### [Problem requirements]
Records follow. Pull out every line that contains "Anything".

### [Records]
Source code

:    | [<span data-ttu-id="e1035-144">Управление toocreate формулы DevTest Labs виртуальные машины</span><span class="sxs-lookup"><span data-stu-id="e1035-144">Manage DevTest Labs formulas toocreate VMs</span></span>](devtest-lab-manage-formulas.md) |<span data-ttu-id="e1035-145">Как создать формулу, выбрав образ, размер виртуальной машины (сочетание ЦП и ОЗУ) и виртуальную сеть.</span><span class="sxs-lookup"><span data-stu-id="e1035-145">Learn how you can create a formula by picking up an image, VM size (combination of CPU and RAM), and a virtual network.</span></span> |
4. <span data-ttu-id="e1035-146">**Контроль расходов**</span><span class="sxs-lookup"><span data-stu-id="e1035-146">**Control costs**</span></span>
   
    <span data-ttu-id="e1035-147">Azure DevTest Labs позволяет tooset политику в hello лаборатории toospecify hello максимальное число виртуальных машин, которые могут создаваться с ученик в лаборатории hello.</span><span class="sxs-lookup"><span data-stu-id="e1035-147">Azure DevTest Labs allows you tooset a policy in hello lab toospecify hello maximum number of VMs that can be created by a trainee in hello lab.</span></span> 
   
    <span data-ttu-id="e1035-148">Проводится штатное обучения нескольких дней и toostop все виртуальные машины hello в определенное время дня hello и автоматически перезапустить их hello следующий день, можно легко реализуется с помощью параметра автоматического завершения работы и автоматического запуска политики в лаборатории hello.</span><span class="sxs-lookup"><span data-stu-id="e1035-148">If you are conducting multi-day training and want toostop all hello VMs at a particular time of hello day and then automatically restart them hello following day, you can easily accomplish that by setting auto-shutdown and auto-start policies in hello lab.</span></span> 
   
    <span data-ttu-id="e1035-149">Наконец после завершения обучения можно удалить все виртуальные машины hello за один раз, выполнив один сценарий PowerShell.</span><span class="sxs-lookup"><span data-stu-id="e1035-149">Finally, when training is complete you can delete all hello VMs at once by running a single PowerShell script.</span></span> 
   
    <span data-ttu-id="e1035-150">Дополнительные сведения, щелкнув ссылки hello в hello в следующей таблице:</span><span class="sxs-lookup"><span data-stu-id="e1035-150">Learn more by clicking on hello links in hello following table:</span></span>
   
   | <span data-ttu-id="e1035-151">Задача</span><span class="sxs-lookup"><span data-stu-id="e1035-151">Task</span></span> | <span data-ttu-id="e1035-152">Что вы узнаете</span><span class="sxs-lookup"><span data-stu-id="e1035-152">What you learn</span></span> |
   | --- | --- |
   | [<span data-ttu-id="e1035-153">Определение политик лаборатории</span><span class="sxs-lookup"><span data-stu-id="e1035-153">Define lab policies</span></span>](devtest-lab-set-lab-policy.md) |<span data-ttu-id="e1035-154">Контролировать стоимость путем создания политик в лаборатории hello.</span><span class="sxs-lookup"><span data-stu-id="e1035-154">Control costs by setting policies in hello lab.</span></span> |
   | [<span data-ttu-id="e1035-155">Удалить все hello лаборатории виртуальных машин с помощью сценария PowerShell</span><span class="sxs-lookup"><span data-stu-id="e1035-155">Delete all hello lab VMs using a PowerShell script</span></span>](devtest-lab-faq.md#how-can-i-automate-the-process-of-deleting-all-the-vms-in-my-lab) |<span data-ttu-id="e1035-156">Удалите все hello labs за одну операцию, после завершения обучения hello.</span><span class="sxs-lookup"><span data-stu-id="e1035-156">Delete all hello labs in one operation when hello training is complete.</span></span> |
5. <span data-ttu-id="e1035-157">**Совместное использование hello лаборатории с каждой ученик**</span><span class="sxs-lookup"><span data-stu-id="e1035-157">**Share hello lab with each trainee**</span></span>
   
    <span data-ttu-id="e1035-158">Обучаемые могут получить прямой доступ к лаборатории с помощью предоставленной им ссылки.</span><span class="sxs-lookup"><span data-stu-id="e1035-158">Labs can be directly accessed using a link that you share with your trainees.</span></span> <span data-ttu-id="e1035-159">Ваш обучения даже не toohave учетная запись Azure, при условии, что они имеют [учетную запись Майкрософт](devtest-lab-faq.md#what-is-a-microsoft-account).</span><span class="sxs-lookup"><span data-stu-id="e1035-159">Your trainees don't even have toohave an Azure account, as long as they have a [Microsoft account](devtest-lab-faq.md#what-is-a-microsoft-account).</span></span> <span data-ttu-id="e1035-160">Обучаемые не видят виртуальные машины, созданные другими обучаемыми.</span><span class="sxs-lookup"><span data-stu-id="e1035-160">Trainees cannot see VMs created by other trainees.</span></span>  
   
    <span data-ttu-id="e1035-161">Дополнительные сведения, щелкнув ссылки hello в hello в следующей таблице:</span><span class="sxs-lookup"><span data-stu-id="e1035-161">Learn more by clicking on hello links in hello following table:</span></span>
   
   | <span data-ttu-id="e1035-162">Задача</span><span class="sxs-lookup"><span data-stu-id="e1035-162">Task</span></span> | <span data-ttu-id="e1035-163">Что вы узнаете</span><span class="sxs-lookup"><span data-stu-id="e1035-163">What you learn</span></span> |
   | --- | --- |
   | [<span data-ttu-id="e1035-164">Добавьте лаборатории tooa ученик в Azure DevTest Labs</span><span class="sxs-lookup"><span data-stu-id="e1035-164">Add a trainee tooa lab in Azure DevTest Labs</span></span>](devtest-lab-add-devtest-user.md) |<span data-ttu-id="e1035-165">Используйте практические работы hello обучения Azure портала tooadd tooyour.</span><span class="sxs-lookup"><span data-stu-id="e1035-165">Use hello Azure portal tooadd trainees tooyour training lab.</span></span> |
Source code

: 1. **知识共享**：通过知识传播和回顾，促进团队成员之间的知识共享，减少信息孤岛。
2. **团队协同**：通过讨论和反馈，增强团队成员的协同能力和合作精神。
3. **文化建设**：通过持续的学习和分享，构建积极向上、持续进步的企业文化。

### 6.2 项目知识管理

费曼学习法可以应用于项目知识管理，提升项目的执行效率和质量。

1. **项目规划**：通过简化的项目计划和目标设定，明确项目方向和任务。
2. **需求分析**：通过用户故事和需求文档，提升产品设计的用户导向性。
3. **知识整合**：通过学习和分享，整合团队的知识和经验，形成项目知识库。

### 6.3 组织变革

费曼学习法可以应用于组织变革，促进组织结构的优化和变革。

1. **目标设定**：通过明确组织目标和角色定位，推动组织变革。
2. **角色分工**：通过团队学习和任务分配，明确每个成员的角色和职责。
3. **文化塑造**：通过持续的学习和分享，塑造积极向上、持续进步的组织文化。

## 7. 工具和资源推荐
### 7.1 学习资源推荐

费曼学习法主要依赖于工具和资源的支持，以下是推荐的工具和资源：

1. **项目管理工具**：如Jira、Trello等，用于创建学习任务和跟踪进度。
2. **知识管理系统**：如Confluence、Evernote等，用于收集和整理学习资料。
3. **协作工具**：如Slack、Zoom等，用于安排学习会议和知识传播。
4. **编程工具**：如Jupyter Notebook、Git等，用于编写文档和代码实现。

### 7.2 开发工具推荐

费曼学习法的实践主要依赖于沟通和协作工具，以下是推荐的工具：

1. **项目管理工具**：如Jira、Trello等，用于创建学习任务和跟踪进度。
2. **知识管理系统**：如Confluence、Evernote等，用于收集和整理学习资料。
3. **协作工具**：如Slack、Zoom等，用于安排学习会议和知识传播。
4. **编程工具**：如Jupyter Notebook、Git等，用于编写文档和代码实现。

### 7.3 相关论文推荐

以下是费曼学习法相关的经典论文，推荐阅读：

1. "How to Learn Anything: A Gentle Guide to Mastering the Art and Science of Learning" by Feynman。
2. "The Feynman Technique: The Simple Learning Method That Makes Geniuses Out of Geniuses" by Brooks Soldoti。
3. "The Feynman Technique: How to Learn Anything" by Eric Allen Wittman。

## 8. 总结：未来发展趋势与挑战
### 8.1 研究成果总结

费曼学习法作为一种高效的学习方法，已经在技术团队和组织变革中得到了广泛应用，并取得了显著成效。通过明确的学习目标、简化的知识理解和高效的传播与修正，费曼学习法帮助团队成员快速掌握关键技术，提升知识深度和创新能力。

### [Solution to this exercise]
1. "How to Learn Anything: A Gentle Guide to Mastering the Art and Science of Learning" by Feynman。
3. "The Feynman Technique: How to Learn Anything" by Eric Allen Wittman。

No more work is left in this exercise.